## Record set

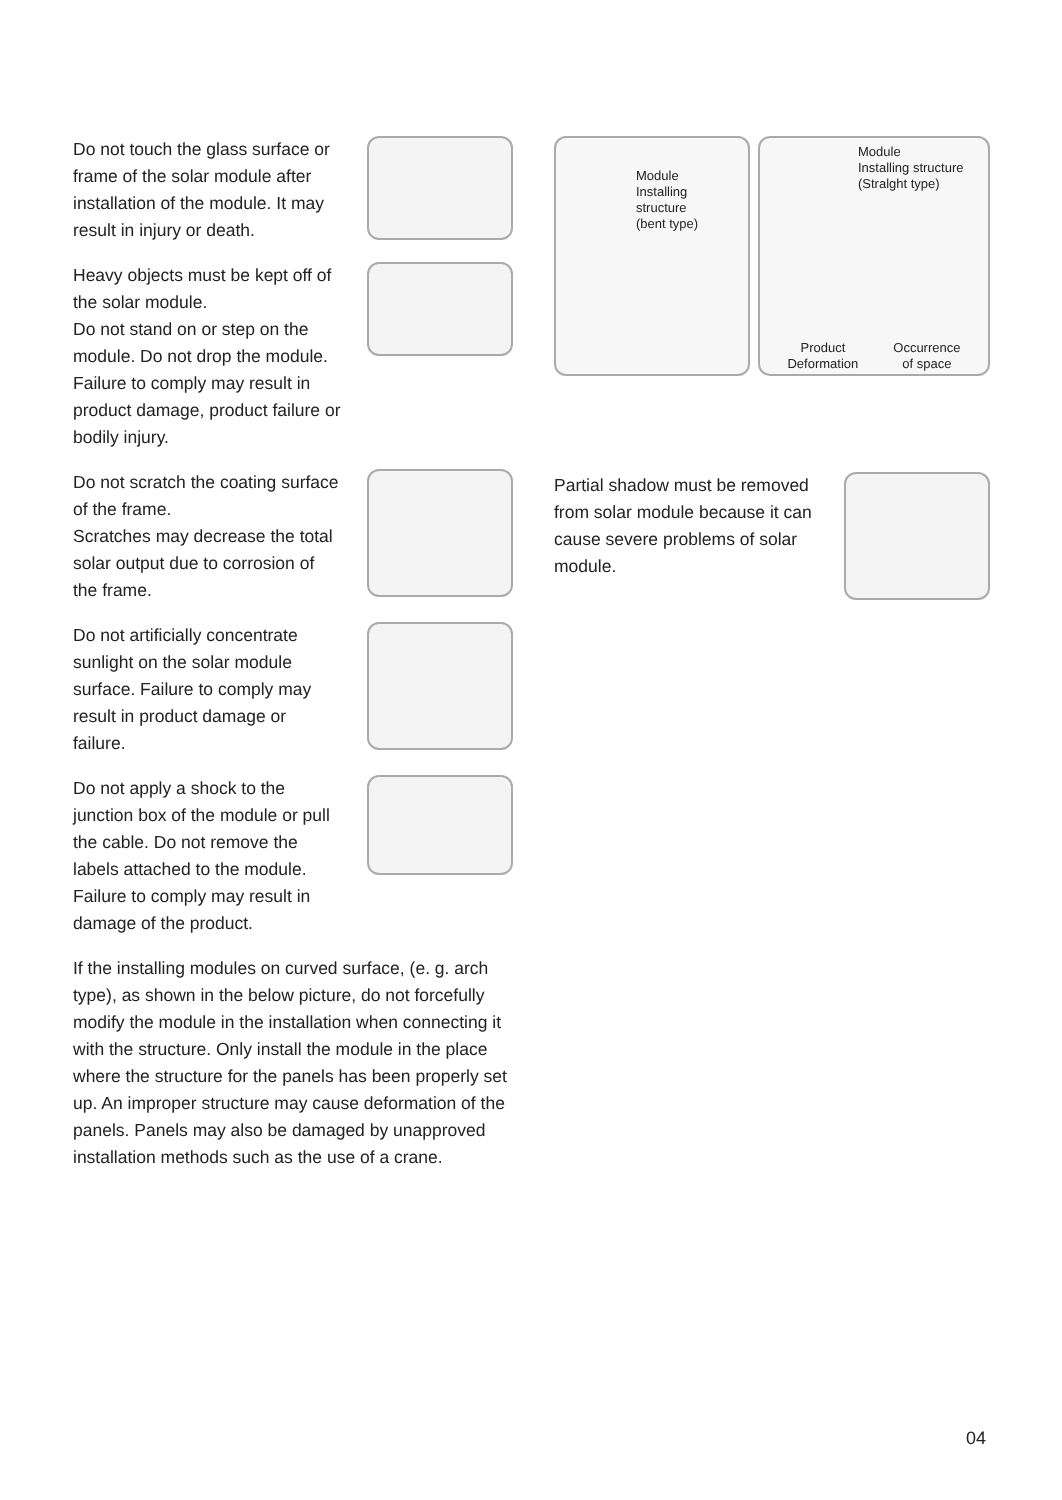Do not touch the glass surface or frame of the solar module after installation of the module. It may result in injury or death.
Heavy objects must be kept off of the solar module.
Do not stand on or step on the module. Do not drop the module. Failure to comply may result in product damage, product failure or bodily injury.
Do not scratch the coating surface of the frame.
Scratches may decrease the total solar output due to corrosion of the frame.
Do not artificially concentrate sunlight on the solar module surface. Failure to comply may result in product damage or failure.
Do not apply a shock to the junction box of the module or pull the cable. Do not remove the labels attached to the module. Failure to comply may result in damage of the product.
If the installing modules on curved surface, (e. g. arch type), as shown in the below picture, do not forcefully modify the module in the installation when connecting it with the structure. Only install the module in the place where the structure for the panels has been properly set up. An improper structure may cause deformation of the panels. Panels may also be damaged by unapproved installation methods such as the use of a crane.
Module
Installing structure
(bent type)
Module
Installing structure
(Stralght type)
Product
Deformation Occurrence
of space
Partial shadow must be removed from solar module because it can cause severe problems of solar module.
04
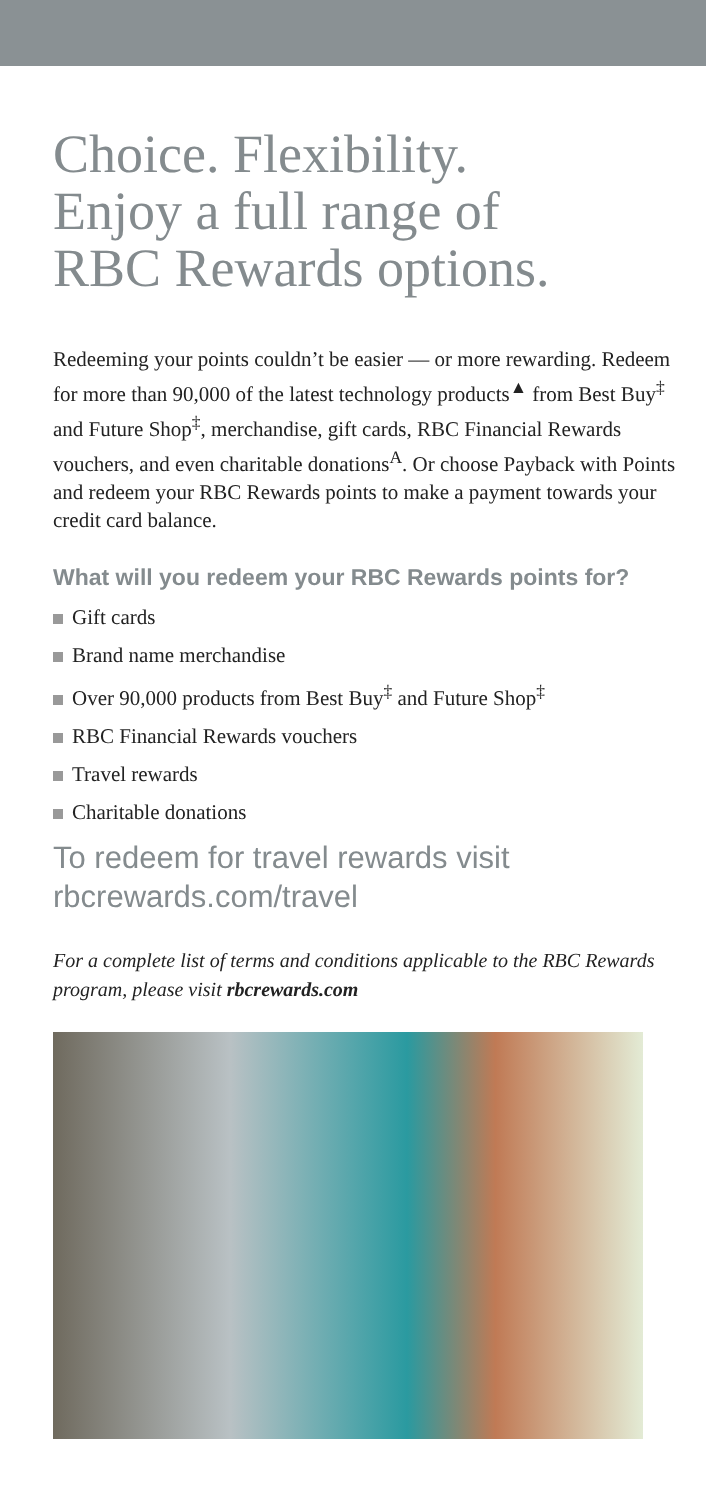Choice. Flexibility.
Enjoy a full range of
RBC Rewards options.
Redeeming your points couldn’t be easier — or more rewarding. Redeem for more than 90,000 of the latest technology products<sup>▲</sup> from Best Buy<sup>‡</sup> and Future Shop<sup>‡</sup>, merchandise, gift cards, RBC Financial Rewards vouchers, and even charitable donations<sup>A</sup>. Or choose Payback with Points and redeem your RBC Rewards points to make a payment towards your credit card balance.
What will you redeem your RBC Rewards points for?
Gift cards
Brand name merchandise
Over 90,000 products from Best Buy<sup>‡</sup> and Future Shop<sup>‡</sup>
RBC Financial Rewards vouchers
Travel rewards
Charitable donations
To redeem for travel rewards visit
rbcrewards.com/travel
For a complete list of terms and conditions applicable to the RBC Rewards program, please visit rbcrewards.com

--

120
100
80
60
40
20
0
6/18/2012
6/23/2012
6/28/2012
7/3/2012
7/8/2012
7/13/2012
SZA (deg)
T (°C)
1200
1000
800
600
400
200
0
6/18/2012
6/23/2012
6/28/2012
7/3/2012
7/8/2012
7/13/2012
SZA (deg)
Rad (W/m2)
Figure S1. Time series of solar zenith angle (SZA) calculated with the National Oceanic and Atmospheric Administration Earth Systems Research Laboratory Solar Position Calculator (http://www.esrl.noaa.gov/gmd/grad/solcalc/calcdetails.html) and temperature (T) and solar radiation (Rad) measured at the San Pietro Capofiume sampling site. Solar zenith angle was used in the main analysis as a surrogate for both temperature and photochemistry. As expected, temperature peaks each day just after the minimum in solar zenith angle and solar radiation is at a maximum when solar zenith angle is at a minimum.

...

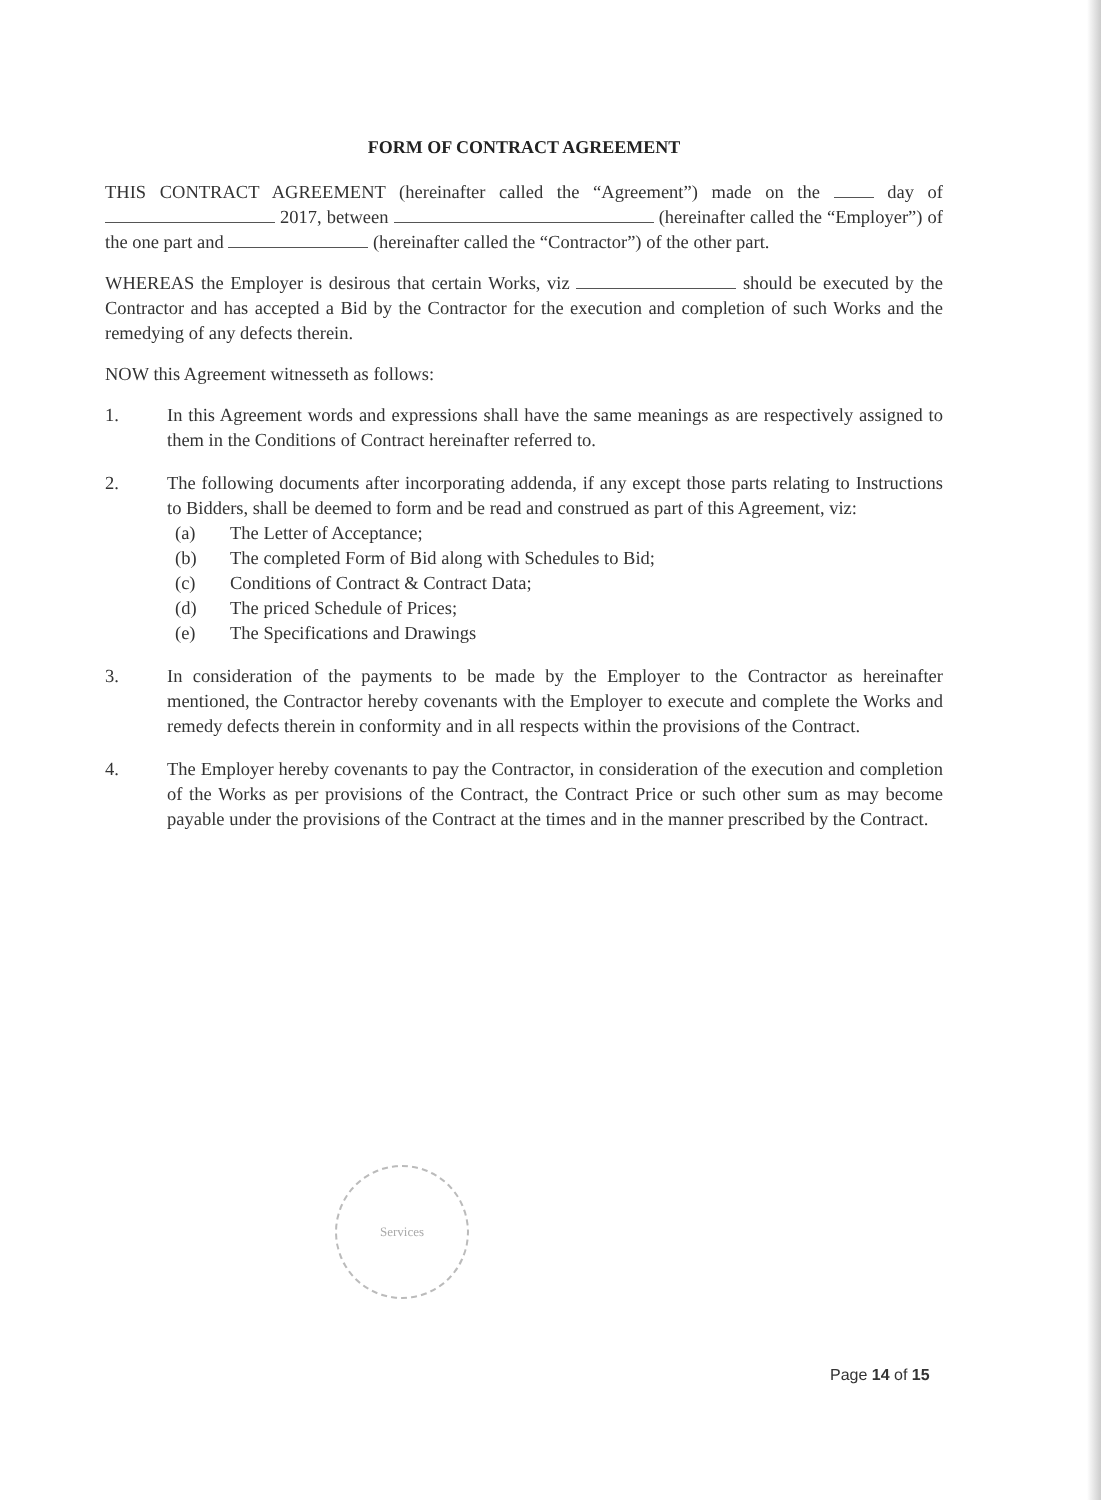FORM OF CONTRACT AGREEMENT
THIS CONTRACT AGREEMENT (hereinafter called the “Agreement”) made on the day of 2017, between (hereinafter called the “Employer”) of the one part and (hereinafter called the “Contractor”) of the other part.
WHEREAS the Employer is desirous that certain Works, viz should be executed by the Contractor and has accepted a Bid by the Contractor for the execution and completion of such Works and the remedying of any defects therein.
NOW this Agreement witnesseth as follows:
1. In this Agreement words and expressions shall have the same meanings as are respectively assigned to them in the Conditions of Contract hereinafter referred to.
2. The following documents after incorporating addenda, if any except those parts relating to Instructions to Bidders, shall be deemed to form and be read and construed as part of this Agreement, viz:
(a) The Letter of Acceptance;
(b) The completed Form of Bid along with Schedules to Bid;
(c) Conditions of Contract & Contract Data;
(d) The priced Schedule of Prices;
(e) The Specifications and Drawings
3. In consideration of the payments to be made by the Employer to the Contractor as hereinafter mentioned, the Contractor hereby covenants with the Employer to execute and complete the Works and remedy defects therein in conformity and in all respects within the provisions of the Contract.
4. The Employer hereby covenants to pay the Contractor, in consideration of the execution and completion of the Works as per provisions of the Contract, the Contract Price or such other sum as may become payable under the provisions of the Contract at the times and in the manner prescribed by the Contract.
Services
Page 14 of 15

## Exercise
Look above for the line holding "If the installing". Print it and every line after it, exactly, through the line holding "(Stralght type)".

## Response for this exercise
If the installing modules on curved surface, (e. g. arch type), as shown in the below picture, do not forcefully modify the module in the installation when connecting it with the structure. Only install the module in the place where the structure for the panels has been properly set up. An improper structure may cause deformation of the panels. Panels may also be damaged by unapproved installation methods such as the use of a crane.
Module
Installing structure
(bent type)
Module
Installing structure
(Stralght type)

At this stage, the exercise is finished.